Context-Robust Accuracy (CRA): This measures the model's average accuracy for a specific question across all the different conversational reorderings, giving a broad view of its stability.
Strict Context-Robust Accuracy (CRA+): The ultimate stress test. This stringent metric only awards credit if the model answers the question correctly across every single permutation. It ensures the model relies on genuine, context-invariant knowledge rather than lucky guesses or favorable formatting.
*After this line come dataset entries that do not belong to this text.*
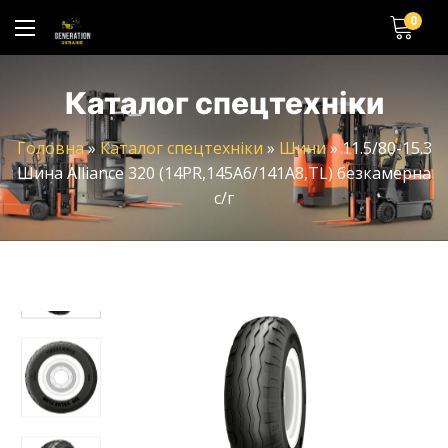
0
Каталог спецтехніки
Головна
»
Каталог спецтехніки
»
Шини
»
11.5/80-15.3
Шина Alliance 320 (14PR,145A6/141A8,TL) безкамерна
с/г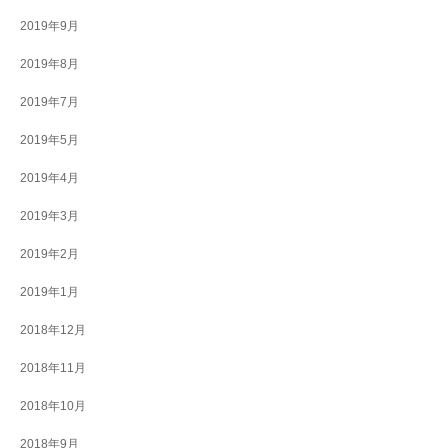
2019年9月
2019年8月
2019年7月
2019年5月
2019年4月
2019年3月
2019年2月
2019年1月
2018年12月
2018年11月
2018年10月
2018年9月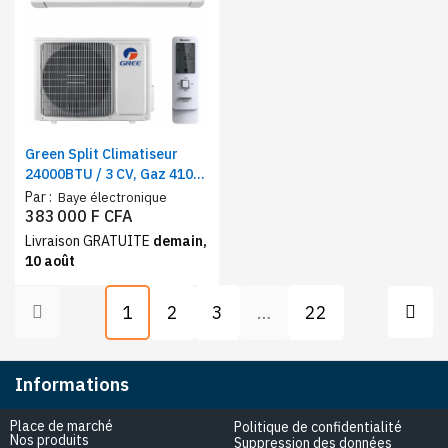
Green Split Climatiseur
24000BTU / 3 CV, Gaz 410
Classe A++, Haute
Par :
Baye électronique
perfomance
383 000 F CFA
Livraison GRATUITE
demain,
10 août
1
2
3
…
22
Informations
Place de marché
Politique de confidentialité
Nos produits
Suppression des données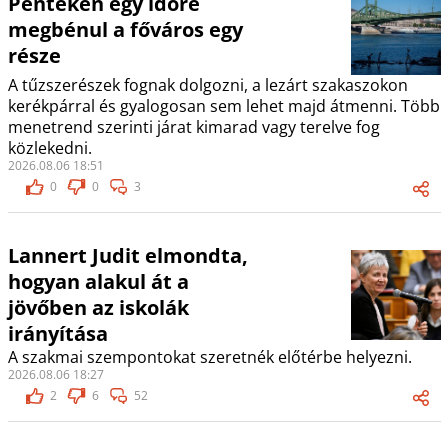
Pénteken egy időre
megbénul a főváros egy
része
A tűzszerészek fognak dolgozni, a lezárt szakaszokon
kerékpárral és gyalogosan sem lehet majd átmenni. Több
menetrend szerinti járat kimarad vagy terelve fog
közlekedni.
2026.08.06 18:51
0
0
3
Lannert Judit elmondta,
hogyan alakul át a
jövőben az iskolák
irányítása
A szakmai szempontokat szeretnék előtérbe helyezni.
2026.08.06 18:27
2
6
52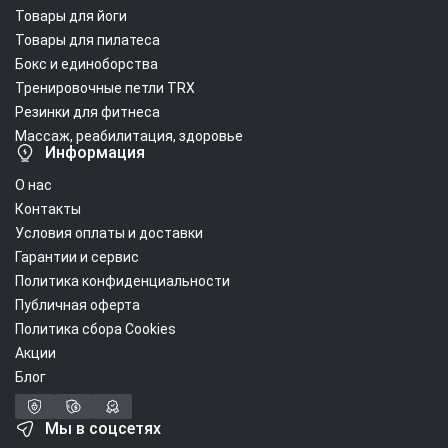
Товары для йоги
Товары для пилатеса
Бокс и единоборства
Тренировочные петли TRX
Резинки для фитнеса
Массаж, реабилитация, здоровье
Информация
О нас
Контакты
Условия оплаты и доставки
Гарантии и сервис
Политика конфиденциальности
Публичная оферта
Политика сбора Cookies
Акции
Блог
Мы в соцсетях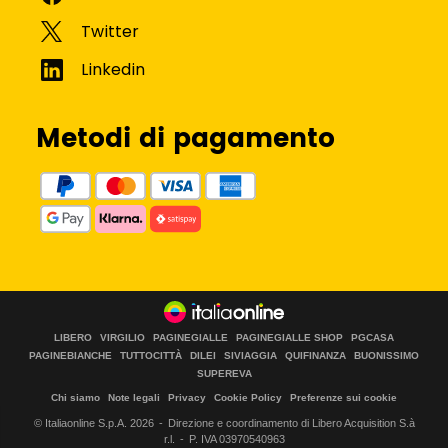
Metodi di pagamento
LIBERO
VIRGILIO
PAGINEGIALLE
PAGINEGIALLE SHOP
PGCASA
PAGINEBIANCHE
TUTTOCITTÀ
DILEI
SIVIAGGIA
QUIFINANZA
BUONISSIMO
SUPEREVA
Chi siamo
Note legali
Privacy
Cookie Policy
Preferenze sui cookie
© Italiaonline S.p.A.
2026
Direzione e coordinamento di Libero Acquisition S.à
r.l.
P. IVA 03970540963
An exmaple of a 4x4 BLS is shown in the figure below.

Experiments

Main Results

To rigorously evaluate our approach, we selected a diverse suite of visual instruction tuning datasets that inherently feature multi-turn interactions across specialized domains. Our setup includes iNat-Plant for fine-grained botanical understanding, PathVQA for clinical pathology (which we custom-formatted into a standard instruction-response structure), CoralVQA for targeted marine analysis, and TaiwanVQA to test culturally specific localized recognition and nuanced reasoning. Additionally, we validated our method on MMDU, a dataset explicitly designed to push the limits of an LVLM's extended conversational depth and complex multi-image reasoning capabilities. We compare our method against the standard multiT visual instruction tuning baseline as well as a specialized singleT training setting. The evaluations are conducted under both singleT and multiT settings, as detailed in the table below.

Ablation on Dropout Rates

To control how we drop conversational history, we sample dropout rates from a Beta distribution. This gives us the flexibility to bias the model: we can aggressively drop context to force the model to focus on the image (similar to single-turn training), or preserve more history for long-context reasoning. Our ablation studies show that a symmetric distribution (where both alpha and beta are set to 2) strikes the perfect balance and achieves the highest Context-Robust Accuracy. Conversely, if we heavily suppress the dropout rate, the model simply regresses to standard multi-turn training—reintroducing overfitting and significantly dropping its robust performance scores.

Visual Contribution

A major bottleneck in current Large Vision-Language Models is that as conversations get longer, the model tends to ignore the image and rely almost entirely on the text history. To see if StochasT prevents this "visual attention degradation," we measured the model's Visual Contribution (VC)—a metric that tests how much the model actually relies on the image to generate its answer. Our results show that StochasT achieves the highest Visual Contribution compared to both standard single-turn and multi-turn paradigms. By dynamically disrupting the text history during training, StochasT successfully forces the model to stay grounded in the visual evidence, ultimately reducing the risk of hallucinations.